··· EXERCISE INPUT

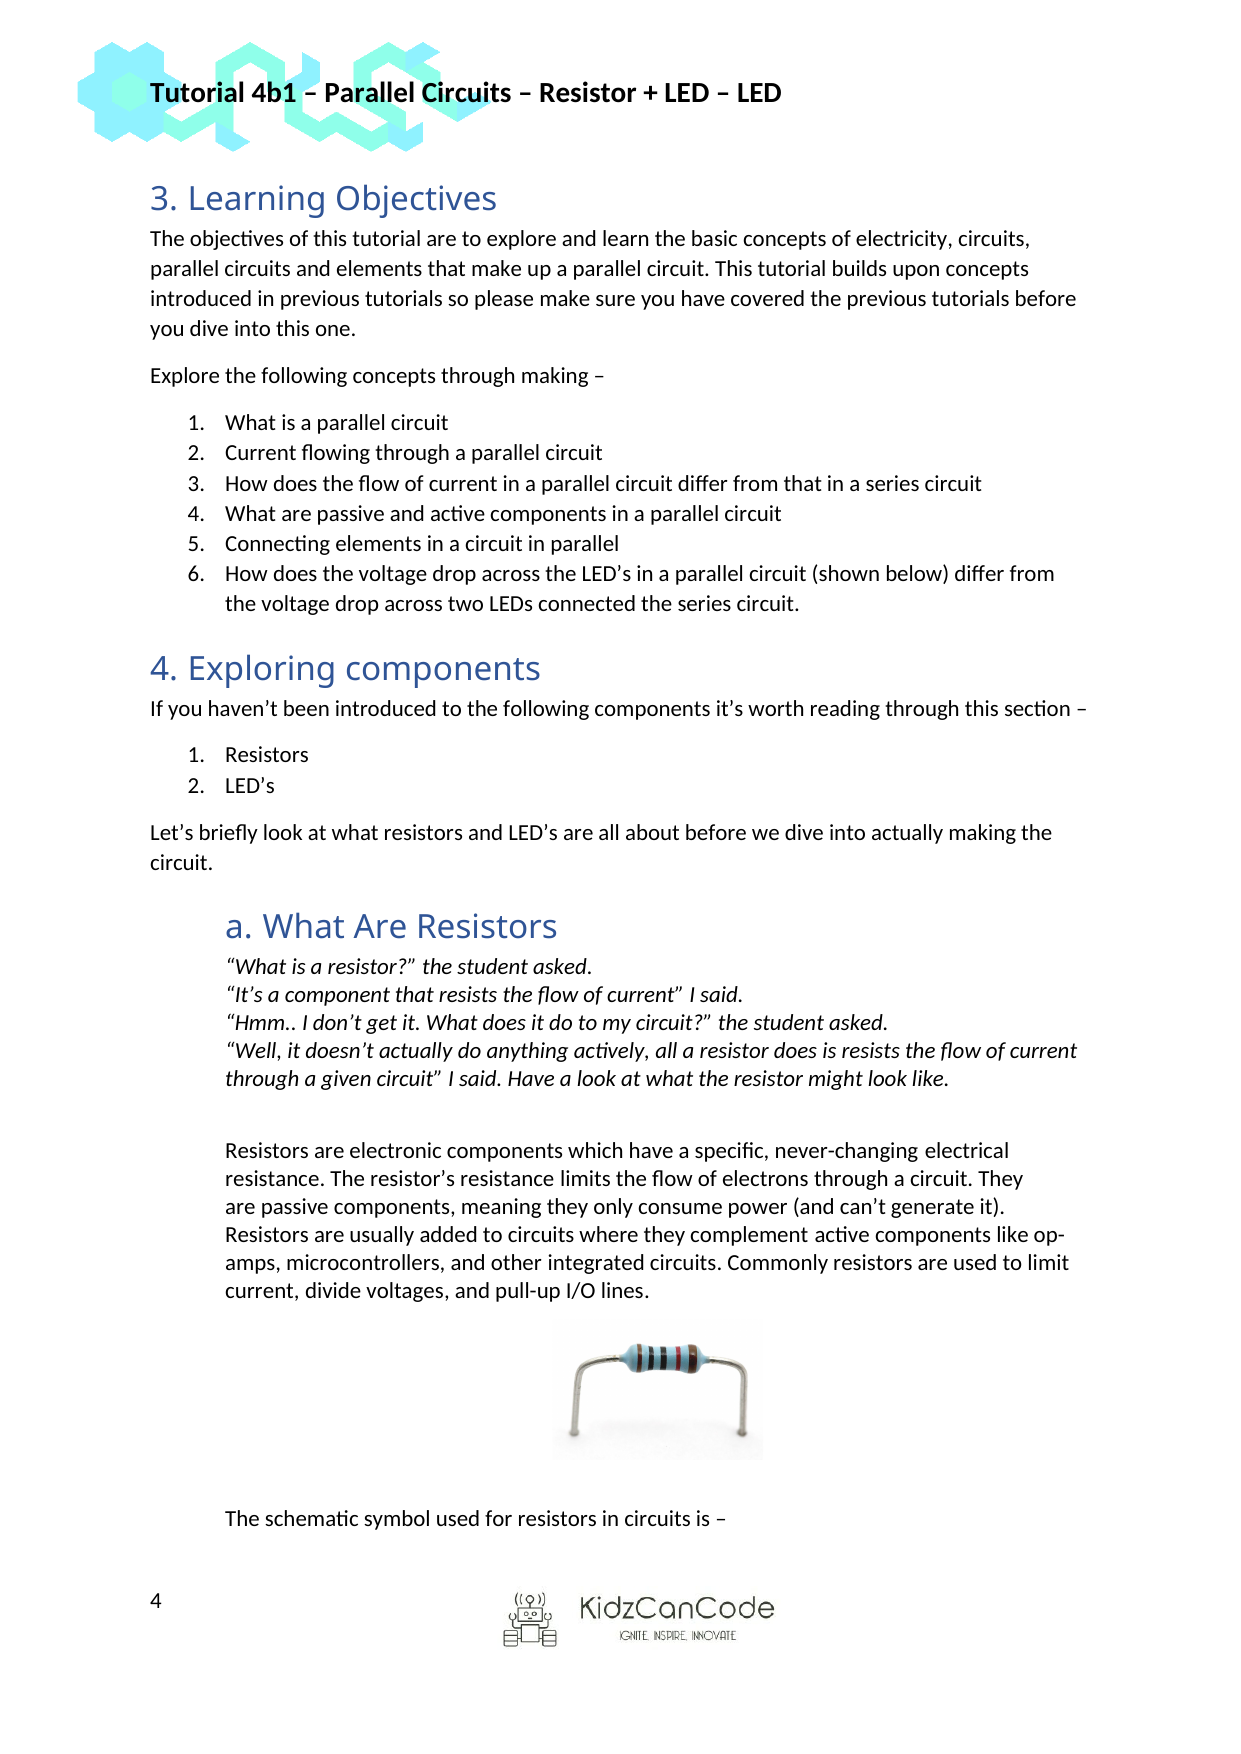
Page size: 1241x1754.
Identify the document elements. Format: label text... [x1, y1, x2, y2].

text If you haven’t been introduced to the following components it’s worth reading through this section – [150, 694, 1090, 722]
text Explore the following concepts through making – [150, 361, 1090, 389]
subtitle Learning Objectives [150, 175, 1090, 220]
subtitle Exploring components [150, 645, 1090, 690]
text The schematic symbol used for resistors in circuits is – [225, 1504, 1090, 1532]
text Let’s briefly look at what resistors and LED’s are all about before we dive into actually making the circuit. [150, 818, 1090, 876]
text “What is a resistor?” the student asked. “It’s a component that resists the flow of current” I said. “Hmm.. I don’t get it. What does it do to my circuit?” the student asked. “Well, it doesn’t actually do anything actively, all a resistor does is resists the flow of current through a given circuit” I said. Have a look at what the resistor might look like. [225, 952, 1090, 1092]
list Current flowing through a parallel circuit [187, 438, 1090, 467]
list Resistors [187, 741, 1090, 769]
list Connecting elements in a circuit in parallel [187, 529, 1090, 557]
list LED’s [187, 771, 1090, 799]
picture [77, 42, 492, 152]
list What are passive and active components in a parallel circuit [187, 499, 1090, 527]
text Resistors are electronic components which have a specific, never-changing electrical resistance. The resistor’s resistance limits the flow of electrons through a circuit. They are passive components, meaning they only consume power (and can’t generate it). Resistors are usually added to circuits where they complement active components like op-amps, microcontrollers, and other integrated circuits. Commonly resistors are used to limit current, divide voltages, and pull-up I/O lines. [225, 1136, 1090, 1304]
list What is a parallel circuit [187, 408, 1090, 436]
list How does the flow of current in a parallel circuit differ from that in a series circuit [187, 469, 1090, 497]
list How does the voltage drop across the LED’s in a parallel circuit (shown below) differ from the voltage drop across two LEDs connected the series circuit. [187, 559, 1090, 618]
picture [552, 1319, 764, 1460]
subtitle What Are Resistors [225, 903, 1090, 948]
picture [497, 1586, 781, 1653]
text The objectives of this tutorial are to explore and learn the basic concepts of electricity, circuits, parallel circuits and elements that make up a parallel circuit. This tutorial builds upon concepts introduced in previous tutorials so please make sure you have covered the previous tutorials before you dive into this one. [150, 224, 1090, 343]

······

• [WHAT TO DO]
What lines above contain the word "from"? Please copy each one.

• [ANSWER TO THIS TASK]
list How does the flow of current in a parallel circuit differ from that in a series circuit [187, 469, 1090, 497]
list How does the voltage drop across the LED’s in a parallel circuit (shown below) differ from the voltage drop across two LEDs connected the series circuit. [187, 559, 1090, 618]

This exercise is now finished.